*Supplied information*:
--- --- ---
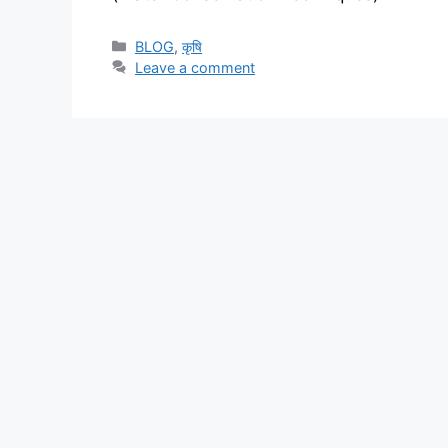
BLOG
,
कृषि
Leave a comment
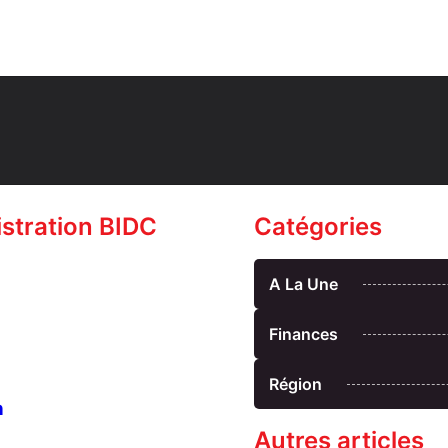
istration BIDC
Catégories
A La Une
Finances
Région
n
Autres articles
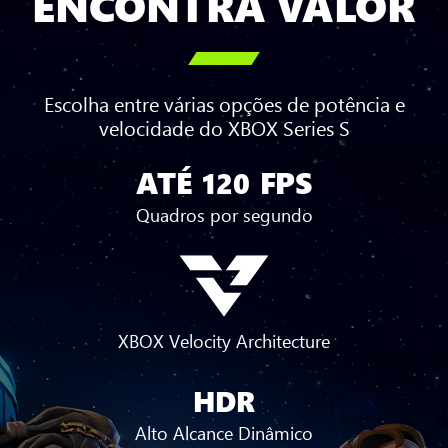
ENCONTRA VALOR

Escolha entre várias opções de potência e
velocidade do XBOX Series S
ATÉ
FPS
Até
120
120
Quadros por segundo
FPS
XBOX Velocity Architecture
HDR
Alto Alcance Dinâmico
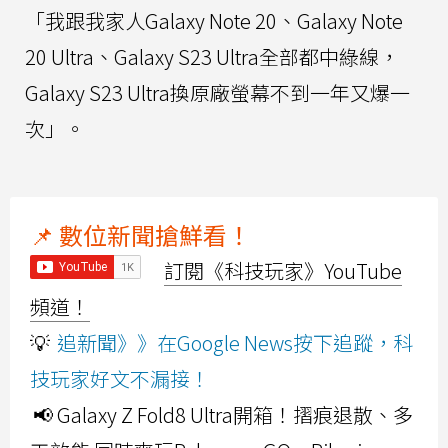
「我跟我家人Galaxy Note 20、Galaxy Note
20 Ultra、Galaxy S23 Ultra全部都中綠線，
Galaxy S23 Ultra換原廠螢幕不到一年又爆一
次」。
📌 數位新聞搶鮮看！
訂閱《科技玩家》YouTube
頻道！
💡
追新聞》》在Google News按下追蹤，科
技玩家好文不漏接！
📢 Galaxy Z Fold8 Ultra開箱！摺痕退散、多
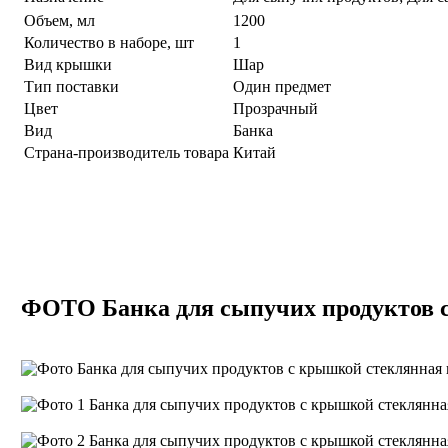
Объем, мл
1200
Количество в наборе, шт
1
Вид крышки
Шар
Тип поставки
Один предмет
Цвет
Прозрачный
Вид
Банка
Страна-производитель товара
Китай
ФОТО Банка для сыпучих продуктов с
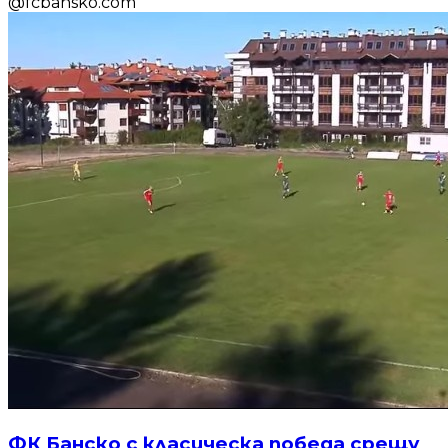
@
fcbansko.com
ФК Банско с класическа победа срещу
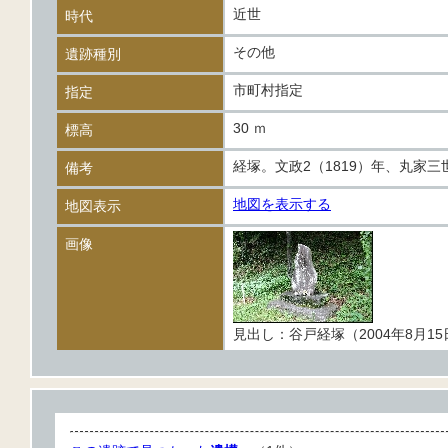
近世
時代
その他
遺跡種別
市町村指定
指定
30 ｍ
標高
経塚。文政2（1819）年、丸家
備考
地図を表示する
地図表示
画像
見出し：谷戸経塚（2004年8月1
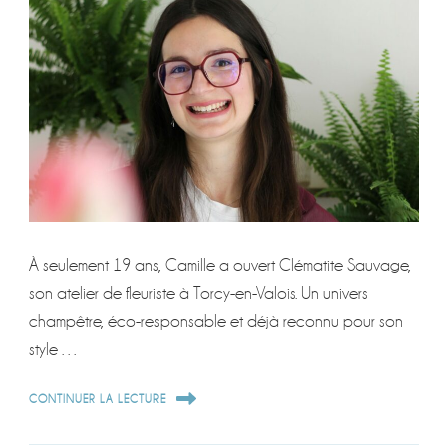
À seulement 19 ans, Camille a ouvert Clématite Sauvage,
son atelier de fleuriste à Torcy-en-Valois. Un univers
champêtre, éco-responsable et déjà reconnu pour son
style …
CONTINUER LA LECTURE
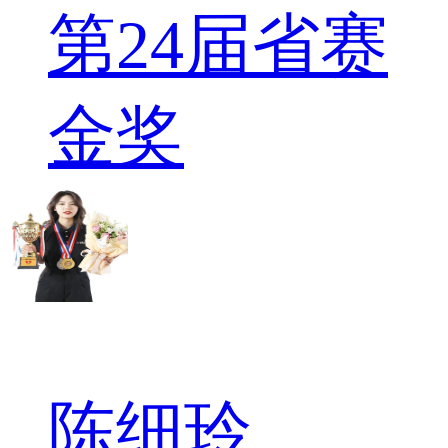
第24届省赛
金奖
陈细玲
--- --- ---
*Problem details*: Could the data above be reproduced exactly, with the pictures left out?

*Answer below*:
BLOG
,
कृषि
Leave a comment
istration BIDC
Catégories
A La Une
Finances
Région
n
Autres articles
ENCONTRA VALOR

Escolha entre várias opções de potência e
velocidade do XBOX Series S
ATÉ
FPS
Até
120
120
Quadros por segundo
FPS
XBOX Velocity Architecture
HDR
Alto Alcance Dinâmico
「我跟我家人Galaxy Note 20、Galaxy Note
20 Ultra、Galaxy S23 Ultra全部都中綠線，
Galaxy S23 Ultra換原廠螢幕不到一年又爆一
次」。
📌 數位新聞搶鮮看！
訂閱《科技玩家》YouTube
頻道！
💡
追新聞》》在Google News按下追蹤，科
技玩家好文不漏接！
📢 Galaxy Z Fold8 Ultra開箱！摺痕退散、多
Объем, мл
1200
Количество в наборе, шт
1
Вид крышки
Шар
Тип поставки
Один предмет
Цвет
Прозрачный
Вид
Банка
Страна-производитель товара
Китай
ФОТО Банка для сыпучих продуктов с
@
fcbansko.com
ФК Банско с класическа победа срещу
近世
時代
その他
遺跡種別
市町村指定
指定
30 ｍ
標高
経塚。文政2（1819）年、丸家
備考
地図を表示する
地図表示
画像
見出し：谷戸経塚（2004年8月1
À seulement 19 ans, Camille a ouvert Clématite Sauvage,
son atelier de fleuriste à Torcy-en-Valois. Un univers
champêtre, éco-responsable et déjà reconnu pour son
style …
CONTINUER LA LECTURE
第24届省赛
金奖
陈细玲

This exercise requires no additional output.